Mythic C2 Framework
Project URL: https://docs.mythic-c2.net/
Currently, I am working on a project related to learning and applying the concepts of Command and Control frameworks, particularly Mythic, in executing pentesting and red team engagements. Mythic is an open-source C2 framework developed to mimic adversary activity. It's a way for the offensive security team to have flexibility emulating an APT in a stealthy manner. This project's objective is to show deep knowledge about the C2 infrastructures, their purpose in post-exploitation activities, and how it could be used to simulate realistic attack scenarios during a security assessment. In developing a Mythic C2 environment and setting it within a simulated enterprise network, I am looking at a number of key elements:
- Initial Access and Persistence: Mythic is designed to provide support for different modular agents, such as Apollo or Poseidon, which can then emulate various types of payload to create footholds across target systems.

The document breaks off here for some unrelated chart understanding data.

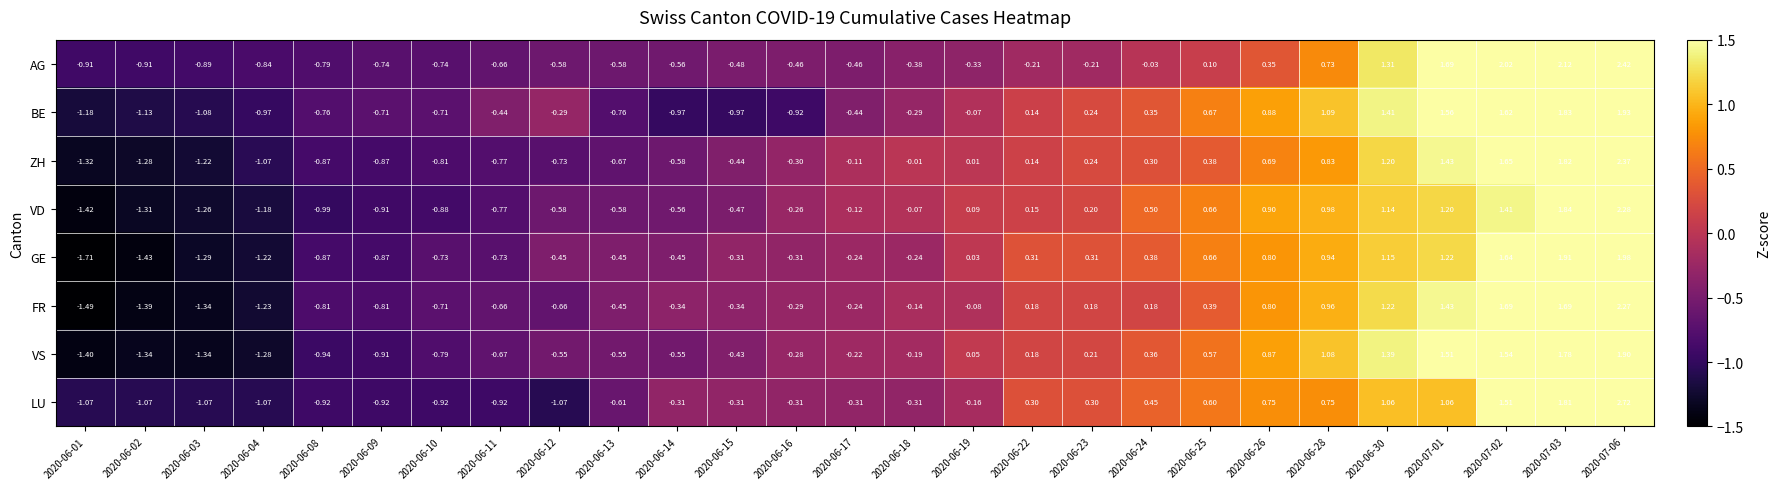

Is the value of GE at 2020-06-30 greater than the value of BE at 2020-06-10?

Yes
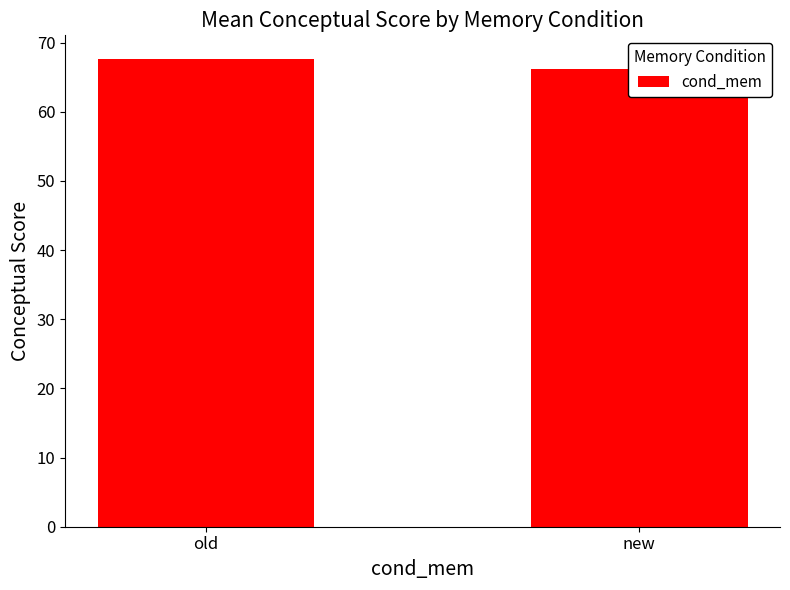

Reading left to right, extract all data points from this chart.

67.7	66.2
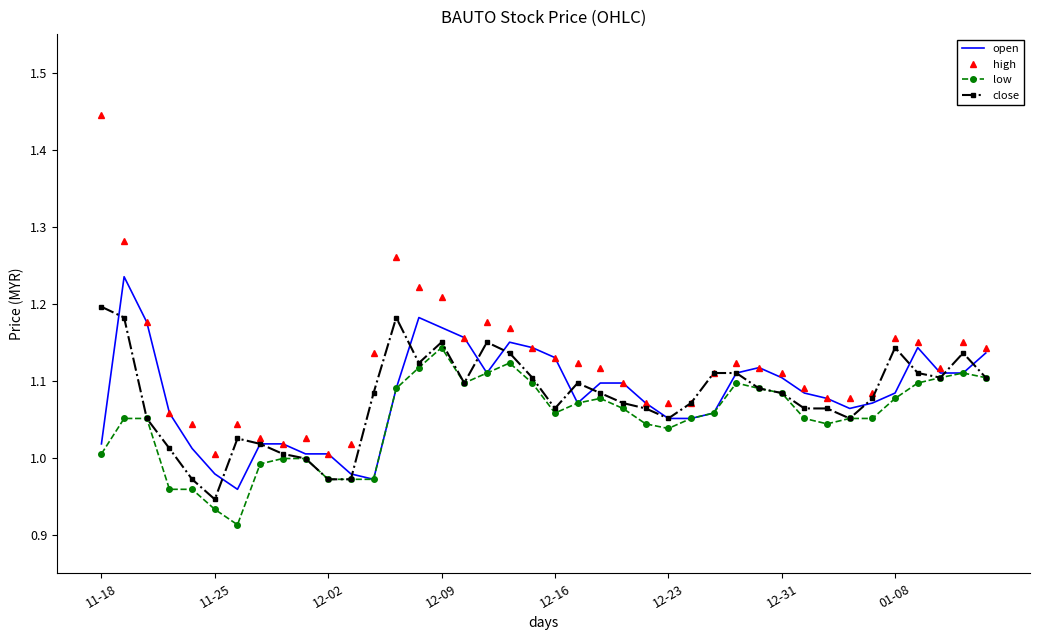

Which series has the widest spread of values?

high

- Command Execution and Data Exfiltration: It has the capability for remote execution of commands on the compromised machine, which keeps the control and surreptitiously exfiltrates sensitive data.
- Defense Evasion: Realize advanced techniques to bypass detection mechanisms like AV, EDR solutions, or OS-level features; implement Mythic's covert communication channels with HTTP/S, DNS, and other protocols.
- Situational Awareness and Lateral Movement: C2 channels are used in order to gain intelligence, escalate privileges, and perform lateral movements across the network using evasion techniques.